The discovery of the acetylation capacity of CyP-D hinted toward a possible involvement of SIRT3 in modulating mPTP formation. Cardiac-specific deletion of the NDUFS4 subunit of complex I decreased the NAD+/NADH ratio, and this was associated with increased mitochondrial protein acetylation and high mPTP sensitivity, thus providing evidence that acetylation could be a mediator of mPTP formation (Karamanlidis et al., 2013). Also, an increase in mitochondrial protein acetylation and reduced SIRT3 expression correlated with increased mPTP opening in a rodent model of post-MI HF (Parodi-Rullan et al., 2012). SIRT3 was shown to interact and deacetylate CyP-D (Hafner et al., 2010) and absence of SIRT3 increased CyP-D acetylation and induced mPTP opening (Hafner et al., 2010; Parodi-Rullan et al., 2012). However, acute oxidative stress (10–30 min) in H9c2 cells did not affect CyP-D acetylation but, instead, further reduced acetyl-CyP-D levels after 60 min of incubation with hydrogen peroxide (Barreto-Torres et al., 2015). Interestingly, mitochondria isolated from SIRT3 deficient hearts demonstrated high basal swelling in the absence of mPTP inducers (IR and Ca2+) (Parodi-Rullán et al., 2017). However, another group reported that absence of SIRT3 did not affect the sensitivity of cardiac mitochondria to mPTP (Koentges et al., 2016). The difference observed in the sensitivity of mitochondria to Ca2+ in the absence of SIRT3 can be explained by a possible cardioprotective role of hypothermia that was applied to the heart before IR (Koentges et al., 2016). Interestingly, acetylation of CyP-D, and the oligomycin sensitivity conferring protein (OSCP) subunit of the F1FO-ATP synthase in animals subjected to transverse aortic constriction promoted their interaction inducing mPTP formation, and the interaction was reverted by NAD+ (Lee et al., 2016), thus proposing that SIRT3 deacetylation can modulate mPTP induction.

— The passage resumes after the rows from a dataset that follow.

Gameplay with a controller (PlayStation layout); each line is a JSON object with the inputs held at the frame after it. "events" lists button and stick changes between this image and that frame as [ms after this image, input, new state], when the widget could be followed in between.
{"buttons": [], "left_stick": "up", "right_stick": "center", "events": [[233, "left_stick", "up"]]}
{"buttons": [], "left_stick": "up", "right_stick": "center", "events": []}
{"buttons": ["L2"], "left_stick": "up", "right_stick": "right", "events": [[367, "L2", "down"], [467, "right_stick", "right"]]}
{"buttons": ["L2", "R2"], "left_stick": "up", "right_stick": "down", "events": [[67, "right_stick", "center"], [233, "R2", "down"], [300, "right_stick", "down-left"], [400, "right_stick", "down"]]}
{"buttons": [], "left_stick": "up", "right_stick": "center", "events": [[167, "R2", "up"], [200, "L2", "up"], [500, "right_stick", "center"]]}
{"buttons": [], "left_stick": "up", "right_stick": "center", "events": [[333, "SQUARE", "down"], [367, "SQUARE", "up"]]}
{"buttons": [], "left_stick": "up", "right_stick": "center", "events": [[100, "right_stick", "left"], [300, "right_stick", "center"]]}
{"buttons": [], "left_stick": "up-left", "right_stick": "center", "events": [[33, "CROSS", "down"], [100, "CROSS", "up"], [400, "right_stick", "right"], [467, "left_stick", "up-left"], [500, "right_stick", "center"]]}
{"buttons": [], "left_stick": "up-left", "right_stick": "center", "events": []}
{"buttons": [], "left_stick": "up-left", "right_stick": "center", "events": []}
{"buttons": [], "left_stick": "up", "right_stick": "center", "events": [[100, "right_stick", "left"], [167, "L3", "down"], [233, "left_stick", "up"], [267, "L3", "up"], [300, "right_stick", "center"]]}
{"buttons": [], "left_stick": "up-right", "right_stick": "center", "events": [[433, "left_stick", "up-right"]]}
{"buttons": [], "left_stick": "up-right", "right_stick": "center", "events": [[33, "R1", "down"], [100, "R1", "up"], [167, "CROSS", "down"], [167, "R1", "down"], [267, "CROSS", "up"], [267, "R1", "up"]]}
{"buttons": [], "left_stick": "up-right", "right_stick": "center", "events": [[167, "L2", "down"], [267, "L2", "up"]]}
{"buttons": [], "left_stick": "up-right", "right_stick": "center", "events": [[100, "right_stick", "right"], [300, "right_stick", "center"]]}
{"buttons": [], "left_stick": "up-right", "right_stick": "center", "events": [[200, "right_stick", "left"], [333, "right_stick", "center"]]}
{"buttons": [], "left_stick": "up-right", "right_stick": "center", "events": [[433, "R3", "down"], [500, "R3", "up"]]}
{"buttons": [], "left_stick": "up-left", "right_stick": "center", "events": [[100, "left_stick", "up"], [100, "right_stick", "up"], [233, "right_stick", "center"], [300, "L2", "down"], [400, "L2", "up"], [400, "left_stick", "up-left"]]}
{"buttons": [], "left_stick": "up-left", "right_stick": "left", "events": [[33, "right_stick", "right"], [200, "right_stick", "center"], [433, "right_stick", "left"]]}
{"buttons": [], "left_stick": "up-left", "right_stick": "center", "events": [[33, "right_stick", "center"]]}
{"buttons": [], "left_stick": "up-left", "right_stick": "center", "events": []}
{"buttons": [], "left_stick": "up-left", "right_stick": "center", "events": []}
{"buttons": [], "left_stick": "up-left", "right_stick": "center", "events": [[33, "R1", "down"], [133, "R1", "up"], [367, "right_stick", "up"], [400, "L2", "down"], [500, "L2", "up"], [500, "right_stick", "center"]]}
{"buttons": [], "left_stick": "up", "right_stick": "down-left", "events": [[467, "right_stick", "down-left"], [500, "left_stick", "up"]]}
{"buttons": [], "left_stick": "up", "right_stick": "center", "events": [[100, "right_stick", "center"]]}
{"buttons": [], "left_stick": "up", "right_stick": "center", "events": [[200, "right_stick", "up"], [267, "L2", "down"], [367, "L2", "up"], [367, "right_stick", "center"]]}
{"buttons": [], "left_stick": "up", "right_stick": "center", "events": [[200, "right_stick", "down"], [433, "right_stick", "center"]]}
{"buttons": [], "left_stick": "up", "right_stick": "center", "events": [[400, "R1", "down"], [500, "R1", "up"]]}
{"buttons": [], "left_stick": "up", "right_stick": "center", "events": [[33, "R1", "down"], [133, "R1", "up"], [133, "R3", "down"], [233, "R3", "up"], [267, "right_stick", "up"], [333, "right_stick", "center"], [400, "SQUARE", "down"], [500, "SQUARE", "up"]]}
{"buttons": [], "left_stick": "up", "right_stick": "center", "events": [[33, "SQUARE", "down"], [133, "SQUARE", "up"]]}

Overexpression of SIRT3 prevented mitochondrial membrane depolarization in triptolide-treated cardiomyocytes, a consequence of mPTP induction (Yang et al., 2016b). Thus, some studies propose that CyP-D acetylation can sensitize mitochondria to mPTP induction and conversely, CyP-D deacetylation by SIRT3 desensitizes mitochondria to mPTP induction, therefore protecting cardiac mitochondria.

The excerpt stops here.